Cyber Incident Victim: Chamber of Deputies
Date:
Nov 2019
Location:
Italy
Summary
A hacktivist operation involving Anonymous Italia and LulzSecITA compromised multiple Italian entities, including the Chamber of Deputies, regional prefectures, professional legal orders, and a telecommunications provider. The groups leaked sensitive documents such as identification records, financial data, and internal communications, reportedly exfiltrating 5.4 GB of data from the telecom operator to demonstrate security vulnerabilities. They framed the breaches as exposing institutional failures in privacy protection while claiming non-malicious intent focused on raising awareness rather than financial exploitation.
══════
Copy out the passage of the incident summary that opens with "Cyber Incident Victim: Chamber" and closes with "than financial exploitation.", swapping "telecommunications provider" for "telecom company".

__Source data__.
══════
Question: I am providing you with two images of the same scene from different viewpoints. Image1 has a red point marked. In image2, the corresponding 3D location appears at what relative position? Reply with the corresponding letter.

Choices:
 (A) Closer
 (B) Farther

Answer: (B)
══════
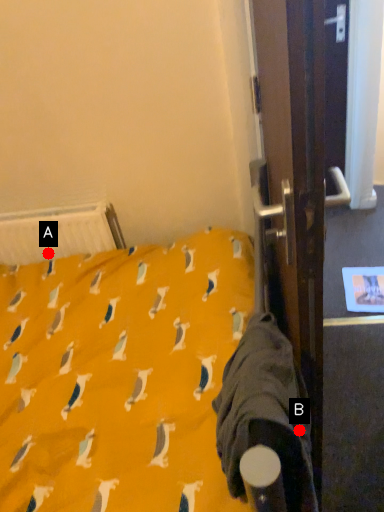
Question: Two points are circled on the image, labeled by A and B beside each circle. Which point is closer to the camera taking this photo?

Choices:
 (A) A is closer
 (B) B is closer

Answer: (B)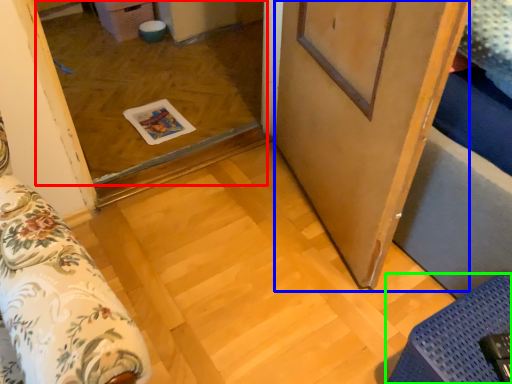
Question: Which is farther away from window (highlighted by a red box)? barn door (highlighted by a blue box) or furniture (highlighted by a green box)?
══════
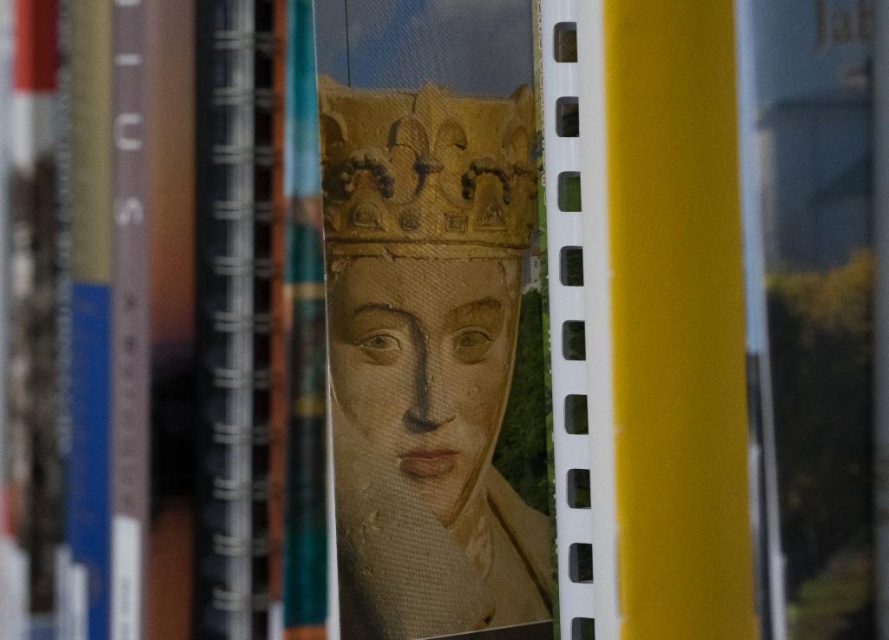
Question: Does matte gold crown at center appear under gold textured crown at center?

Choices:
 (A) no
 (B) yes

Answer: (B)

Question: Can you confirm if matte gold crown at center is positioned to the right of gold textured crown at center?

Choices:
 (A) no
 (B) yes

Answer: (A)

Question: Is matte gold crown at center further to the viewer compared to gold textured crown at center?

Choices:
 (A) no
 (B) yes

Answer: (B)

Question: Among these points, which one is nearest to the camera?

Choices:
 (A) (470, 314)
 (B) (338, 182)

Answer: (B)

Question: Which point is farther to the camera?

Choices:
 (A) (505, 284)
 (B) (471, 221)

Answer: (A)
══════
__Task output__.
Cyber Incident Victim: Chamber of Deputies
Date:
Nov 2019
Location:
Italy
Summary
A hacktivist operation involving Anonymous Italia and LulzSecITA compromised multiple Italian entities, including the Chamber of Deputies, regional prefectures, professional legal orders, and a telecom company. The groups leaked sensitive documents such as identification records, financial data, and internal communications, reportedly exfiltrating 5.4 GB of data from the telecom operator to demonstrate security vulnerabilities. They framed the breaches as exposing institutional failures in privacy protection while claiming non-malicious intent focused on raising awareness rather than financial exploitation.